Euclidean distance-based statistics76 was used to measure the difference in allele frequency between the bulks. The Euclidean distance between allele frequencies of the bulks at each marker position (EDm) was calculated as follows:

$${ED}_{m}=\sqrt{{\left({f}_{aL}-{f}_{AL}\right)}^{2}+{({f}_{aH}-{f}_{AH})}^{2}}$$

where fa and fA correspond to the allele frequency of the alternate and reference allele in the low bulk (L) and the high bulk (H) respectively.

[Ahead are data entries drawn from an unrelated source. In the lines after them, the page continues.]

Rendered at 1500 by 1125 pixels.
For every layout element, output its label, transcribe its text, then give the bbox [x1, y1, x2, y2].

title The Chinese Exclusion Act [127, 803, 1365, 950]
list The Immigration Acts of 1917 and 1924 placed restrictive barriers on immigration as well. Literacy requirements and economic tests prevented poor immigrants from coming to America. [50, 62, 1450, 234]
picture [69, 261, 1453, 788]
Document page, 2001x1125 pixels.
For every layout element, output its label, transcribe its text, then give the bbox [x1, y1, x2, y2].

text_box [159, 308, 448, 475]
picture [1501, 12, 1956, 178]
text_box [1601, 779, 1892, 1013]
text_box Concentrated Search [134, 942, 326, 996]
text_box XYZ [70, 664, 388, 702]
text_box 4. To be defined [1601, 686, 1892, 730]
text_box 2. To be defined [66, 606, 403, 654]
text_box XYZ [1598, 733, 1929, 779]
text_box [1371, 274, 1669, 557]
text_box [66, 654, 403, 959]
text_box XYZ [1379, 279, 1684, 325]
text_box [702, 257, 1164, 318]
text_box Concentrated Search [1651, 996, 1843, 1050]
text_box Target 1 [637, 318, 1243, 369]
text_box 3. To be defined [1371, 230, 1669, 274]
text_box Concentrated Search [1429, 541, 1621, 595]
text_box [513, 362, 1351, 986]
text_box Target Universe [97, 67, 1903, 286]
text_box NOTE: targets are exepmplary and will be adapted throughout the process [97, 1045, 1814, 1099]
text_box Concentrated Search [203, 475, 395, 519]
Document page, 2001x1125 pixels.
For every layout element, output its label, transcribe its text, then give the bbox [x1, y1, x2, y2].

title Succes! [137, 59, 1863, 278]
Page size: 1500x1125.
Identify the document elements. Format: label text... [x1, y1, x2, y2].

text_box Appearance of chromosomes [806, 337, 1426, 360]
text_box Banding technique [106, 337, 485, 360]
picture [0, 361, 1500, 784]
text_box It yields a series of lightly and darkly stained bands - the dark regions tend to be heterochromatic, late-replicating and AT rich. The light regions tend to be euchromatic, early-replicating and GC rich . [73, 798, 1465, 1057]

In order to reduce the effect of sequencing noise and increase the signal of the differences in allele frequency, we then calculated the fourth power of the cumulative EDm value in windows of 100 consecutive markers77,78.

Gene expression analyses

Seeds from lines ICML-IS 11139 (low RAS/RT ratio) and ICML-IS 11155 (high RAS/RT ratio) were surface-sterilized and germinated in Petri dishes containing wet filter paper for 24 h in the dark at 27 °C. After two days, plants were transferred to hydroponic tanks containing liquid half Hoagland solution and grown for 15 days at 27 °C (12 h light/12 h dark). RNA was extracted from crown root tips (two cm apex) using the RNeasy Plant Mini Kit (QIAGEN). RNA-seq was performed by the MGX- Montpellier GenomiX Platform. Sequencing was performed on an Illumina HiSeq 2500. Three different statistical tests were used to identify differentially expressed genes: EdgeR79, DESeq80 and DESeq281. GO terms enrichment was performed in the 1270 genes that were significantly differentially expressed between the two lines for all three statistical tests using the TopGO package in R.

Statistical methods

All statistical analyses were performed with R version 3.6.382.